(Stored data)
*** Begin section ***

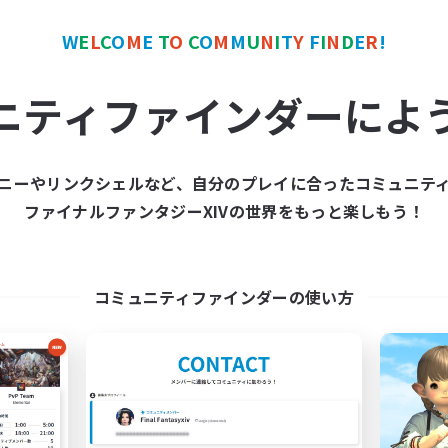
W
E
L
C
O
M
E
T
O
C
O
M
M
U
N
I
T
Y
F
I
N
D
E
R
!
カンパニー
フリーカンパニー
ニティファインダーによ
ニーやリンクシェルなど、自分のプレイに合ったコミュニテ
ファイナルファンタジーXIVの世界をもっと楽しもう！
Moonlighters
立ち上げメンバー
追加メンバー募集
Cuchulainn [Dynami
Cuchulainn [Dynamis]
コミュニティファインダーの使い方
活動時間
動時間
1:00
平日
12:00
24:00
日
1:00
週末
12:00
24:00
末
募集人数
20
クティブメンバー数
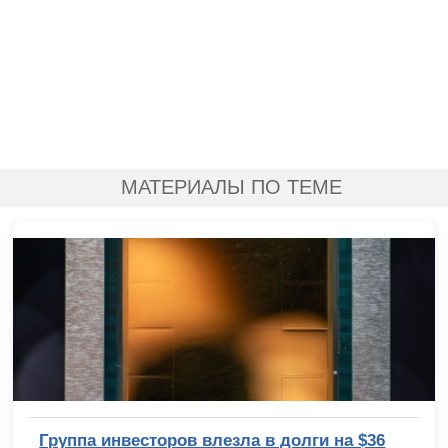
МАТЕРИАЛЫ ПО ТЕМЕ
Группа инвесторов влезла в долги на $36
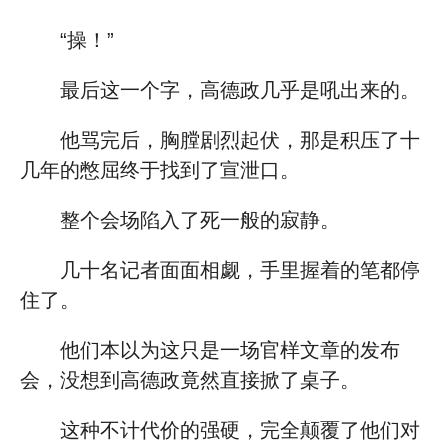
“操！”
最后这一个字，高德政几乎是吼出来的。
他骂完后，胸膛剧烈起伏，那是积压了十
几年的憋屈终于找到了宣泄口。
整个会场陷入了死一般的寂静。
几十名记者面面相觑，手里握着的笔都停
住了。
他们本以为这只是一场官样文章的发布
会，没想到高德政竟然直接掀了桌子。
这种不计代价的强硬，完全颠覆了他们对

*** End section ***

▶ _EXERCISE INSTRUCTIONS_:
Return the text of every entry above, line for line and unchanged, leaving out the pictures.

▶ _RESPONSE AREA_:
W
E
L
C
O
M
E
T
O
C
O
M
M
U
N
I
T
Y
F
I
N
D
E
R
!
カンパニー
フリーカンパニー
ニティファインダーによ
ニーやリンクシェルなど、自分のプレイに合ったコミュニテ
ファイナルファンタジーXIVの世界をもっと楽しもう！
Moonlighters
立ち上げメンバー
追加メンバー募集
Cuchulainn [Dynami
Cuchulainn [Dynamis]
コミュニティファインダーの使い方
活動時間
動時間
1:00
平日
12:00
24:00
日
1:00
週末
12:00
24:00
末
募集人数
20
クティブメンバー数
МАТЕРИАЛЫ ПО ТЕМЕ
Группа инвесторов влезла в долги на $36
“操！”
最后这一个字，高德政几乎是吼出来的。
他骂完后，胸膛剧烈起伏，那是积压了十
几年的憋屈终于找到了宣泄口。
整个会场陷入了死一般的寂静。
几十名记者面面相觑，手里握着的笔都停
住了。
他们本以为这只是一场官样文章的发布
会，没想到高德政竟然直接掀了桌子。
这种不计代价的强硬，完全颠覆了他们对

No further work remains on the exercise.